→ CHECK YOUR UNDERSTANDING:
1. List the names of the pets mentioned in the condolence posts about Lily.
2. Sum up the condolence posts about Lily in two sentences.
3. Carry on the condolence posts about Lily from the point where they end.

→ EXTRACTED TEXT:

•••

We’ve all been thru it a time or 2, but that doesn’t make it easy. Condolences and all for Lily. (That was my grandmother’s name)

I still grieve over the loss of Patches, a mixed breed dog in my backyard in 2003. The only outdoor dog I ever had. It was a neighbors and had always lived outside. I agreed to take care of her and she lived in my yard almost 10 years. One day she didn’t come up on my deck to eat. Finding her out in the yard was tough. I still get emotional thinking about it.

We bond so closely with pets and they give so much pleasure and comfort in return. Losing a pet is losing a part of ourselves.

My thoughts are with you Leaffan. I wish there was more to offer than my Condolences.

I’m sorry, leaffan. My sincere condolences to you and your daughter. :frowning:

I’m so sorry. Dogs are special friends. Their death leaves a big hole of sadness.

I’m so sorry for you and your family. It’s good that you are posting among virtual support.

“The misery of keeping a dog is his dying so soon. But, to be sure, if he lived for fifty years and then died, what would become of me?” ~ Sir Walter Scott

I feel your pain. We said goodbye to 14½-year-old Phyllis this summer, and though we knew the day would come, it was hard. Harder still was losing her younger sister Dottie 8 months earlier, the day before Thanksgiving, to a mystery illness. Naturally we had just bought a big bag of Dottie’s chow (Phyllis had a grain allergy and had her own food). Two days later I was emptying out her food bin so we could donate her chow to the shelter. I scooped and scooped, and every scoop represented several stolen days. She wasn’t even 12 yet, she was the younger one, and she wasn’t supposed to go first. I was a sodden mess by the time I got to the bottom of the bin. Getting verklempt even now, almost a year later.

Every dog that we have buried has been wrapped in one of Mr. S’s old sweatshirts, perhaps with a favorite toy. Our springers have all been cremated. I had a heart-shaped glass cremation pendant made with a little of Phyllis and Dottie’s ashes in it. Forever in and near my heart.

Rest well, Lily. You were loved.

:slight_smile:

Thank you.

Thank you all.

•••

→ INFORMATION PROVIDED:
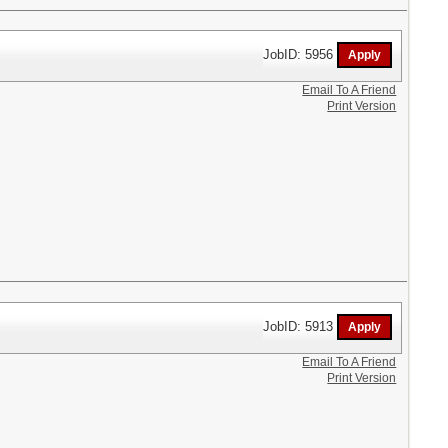
JobID: 5956
Email To A Friend
Print Version
JobID: 5913
Email To A Friend
Print Version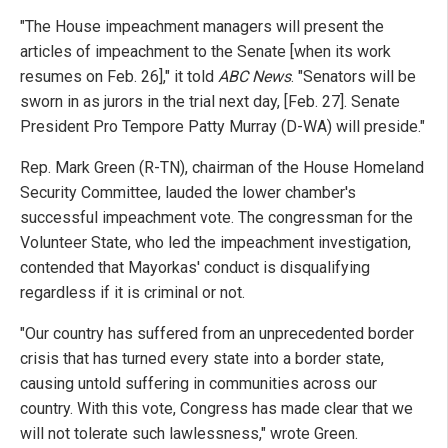
"The House impeachment managers will present the
articles of impeachment to the Senate [when its work
resumes on Feb. 26]," it told
ABC News
. "Senators will be
sworn in as jurors in the trial next day, [Feb. 27]. Senate
President Pro Tempore Patty Murray (D-WA) will preside."
Rep. Mark Green (R-TN), chairman of the House Homeland
Security Committee, lauded the lower chamber's
successful impeachment vote. The congressman for the
Volunteer State, who led the impeachment investigation,
contended that Mayorkas' conduct is disqualifying
regardless if it is criminal or not.
"Our country has suffered from an unprecedented border
crisis that has turned every state into a border state,
causing untold suffering in communities across our
country. With this vote, Congress has made clear that we
will not tolerate such lawlessness," wrote Green.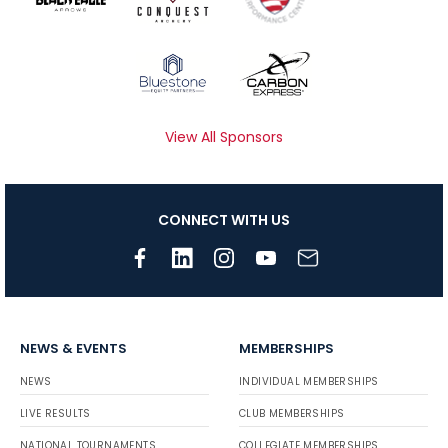
View All Sponsors
CONNECT WITH US
NEWS & EVENTS
MEMBERSHIPS
NEWS
INDIVIDUAL MEMBERSHIPS
LIVE RESULTS
CLUB MEMBERSHIPS
NATIONAL TOURNAMENTS
COLLEGIATE MEMBERSHIPS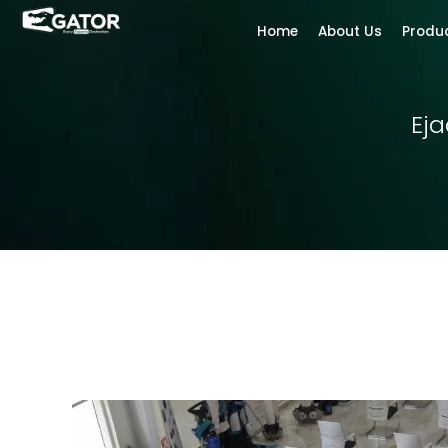
Home
About Us
Produ
Ej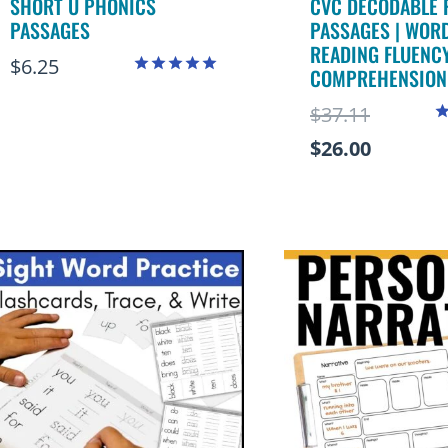
SHORT U PHONICS
CVC DECODABLE 
PASSAGES
PASSAGES | WORD
READING FLUENC
$
6.25
COMPREHENSION
Rated
5.00
Original
$
37.11
out of 5
R
price
Current
$
26.00
4
o
was:
price
$37.11.
is:
$26.00.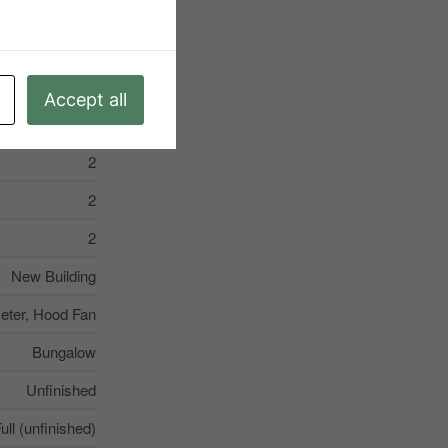
Porch
Accept all
2
2
2
New Building
eter, Hood Fan
Bungalow
Unfinished
ull (unfinished)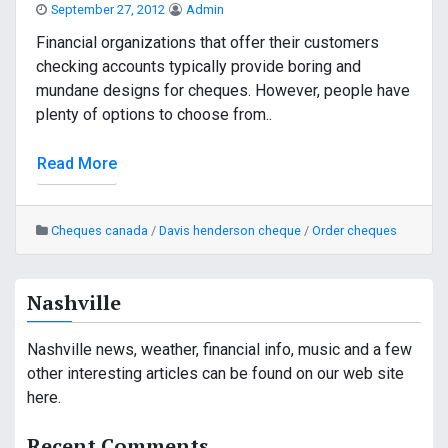
September 27, 2012
Admin
Financial organizations that offer their customers
checking accounts typically provide boring and
mundane designs for cheques. However, people have
plenty of options to choose from..
Read More
Cheques canada
/
Davis henderson cheque
/
Order cheques
Nashville
Nashville news, weather, financial info, music and a few
other interesting articles can be found on our web site
here.
Recent Comments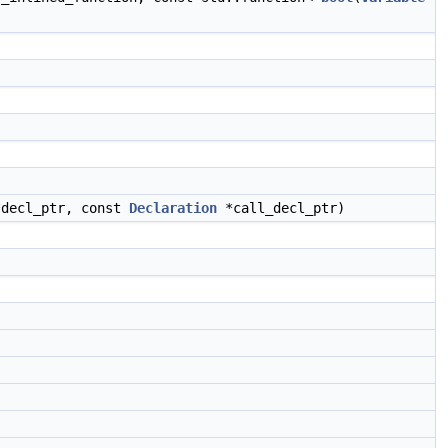
decl_ptr, const
Declaration
*call_decl_ptr)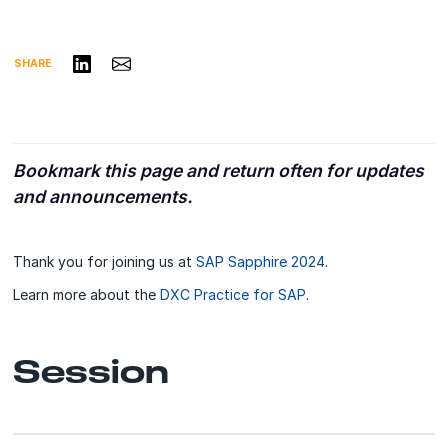
Share on LinkedIn
Share via Email
SHARE
Bookmark this page and return often for updates
and announcements.
Thank you for joining us at
SAP Sapphire 2024
.
Learn more about the
DXC Practice for SAP
.
Session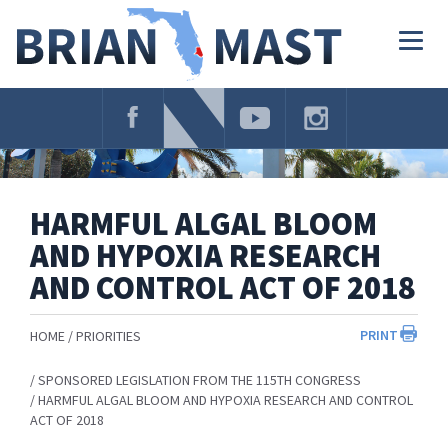
Skip
Navigation
Togg
navig
HARMFUL ALGAL BLOOM
AND HYPOXIA RESEARCH
AND CONTROL ACT OF 2018
PRINT
HOME
PRIORITIES
SPONSORED LEGISLATION FROM THE 115TH CONGRESS
HARMFUL ALGAL BLOOM AND HYPOXIA RESEARCH AND CONTROL
ACT OF 2018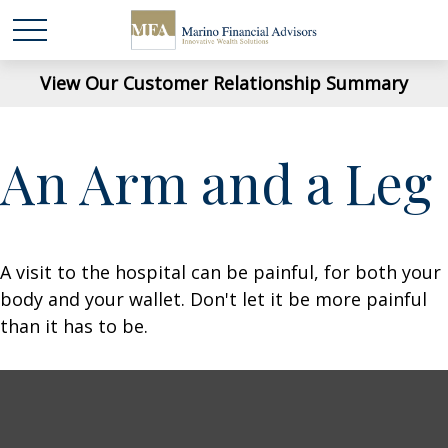
View Our Customer Relationship Summary
An Arm and a Leg
A visit to the hospital can be painful, for both your
body and your wallet. Don't let it be more painful
than it has to be.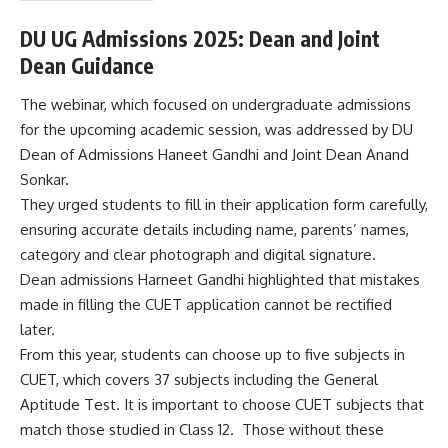
s
&
DU UG Admissions 2025: Dean and Joint
C
Dean Guidance
o
n
d
The webinar, which focused on undergraduate admissions
i
for the upcoming academic session, was addressed by DU
t
Dean of Admissions Haneet Gandhi and Joint Dean Anand
i
Sonkar.
o
n
They urged students to fill in their application form carefully,
s
ensuring accurate details including name, parents’ names,
A
category and clear photograph and digital signature.
c
Dean admissions Harneet Gandhi highlighted that mistakes
c
e
made in filling the CUET application cannot be rectified
p
later.
t
From this year, students can choose up to five subjects in
e
CUET, which covers 37 subjects including the General
n
c
Aptitude Test. It is important to choose CUET subjects that
e
match those studied in Class 12. Those without these
*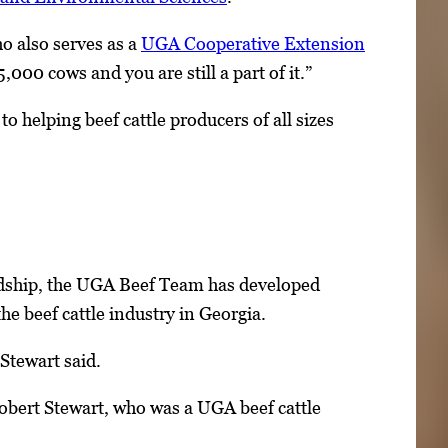
ho also serves as a
UGA Cooperative Extension
,000 cows and you are still a part of it.”
to helping beef cattle producers of all sizes
dship, the UGA Beef Team has developed
he beef cattle industry in Georgia.
Stewart said.
 Robert Stewart, who was a UGA beef cattle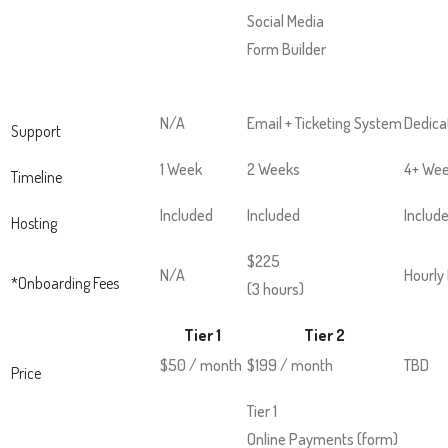
and
Social Media
space
Form Builder
open
menus
and
N/A
Email + Ticketing System
Dedica
Support
escape
1 Week
2 Weeks
4+ We
closes
Timeline
them
Included
Included
Includ
Hosting
as
well.
$225
N/A
Hourly
*Onboarding Fees
Tab
(3 hours)
will
Tier 1
Tier 2
move
$50 / month
$199 / month
TBD
on
Price
to
Tier 1
the
Online Payments (form)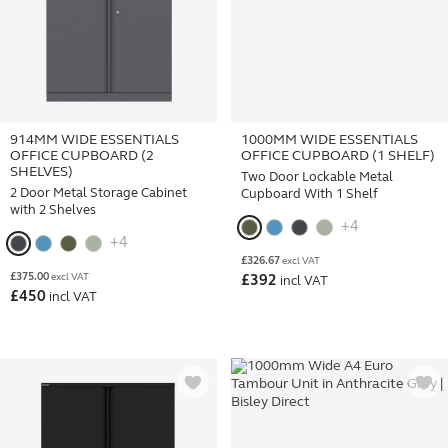
914MM WIDE ESSENTIALS
1000MM WIDE ESSENTIALS
OFFICE CUPBOARD (2
OFFICE CUPBOARD (1 SHELF)
SHELVES)
Two Door Lockable Metal
2 Door Metal Storage Cabinet
Cupboard With 1 Shelf
with 2 Shelves
+4
+4
£
326.67
excl VAT
£
375.00
excl VAT
£
392
incl VAT
£
450
incl VAT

•••

→ ACTIVITY ANSWERS:
1. Lily, Patches, Phyllis, Dottie

2. Several posters offer Leaffan and family their condolences on the loss of Lily, and some describe losing their own dogs. One recalls finding Patches, a neighbor's dog cared for in the yard for almost 10 years, and another tells of losing Phyllis and Dottie and having a glass pendant made with a little of their ashes.

3.
Hey, I’ve read my share of dead pet threads on here before, and have responded kindly to most, but until you go through it, you don’t really know how emotional it can be. We had a previous dog put down, and it was tough, but she was my ex’s dog and she only lived for like 7 years.

Lily was a dog I bought from a colleague when she was only a few months old, Lily, not Nancy. Nancy died of cervical cancer about 10 years ago. Lily has been with my (now disjointed) family for something like 14 years. That’s a long time in dog years!

She died here at the home she’s always known, as opposed to my ex’s townhouse in the city. I find comfort in that and she will find comfort in the back yard now. (I’m not religious or spiritual, but dammit, Lily is gonna rest in the back yard. And I find comfort in that.)

{{{Leaffan}}} I’m so sorry for your loss. Just know that Lily knew she was muched loved and lived a long, safe, warm, secure, and happy life because of you.

I’m so sorry.
I know how hard it is to lose them.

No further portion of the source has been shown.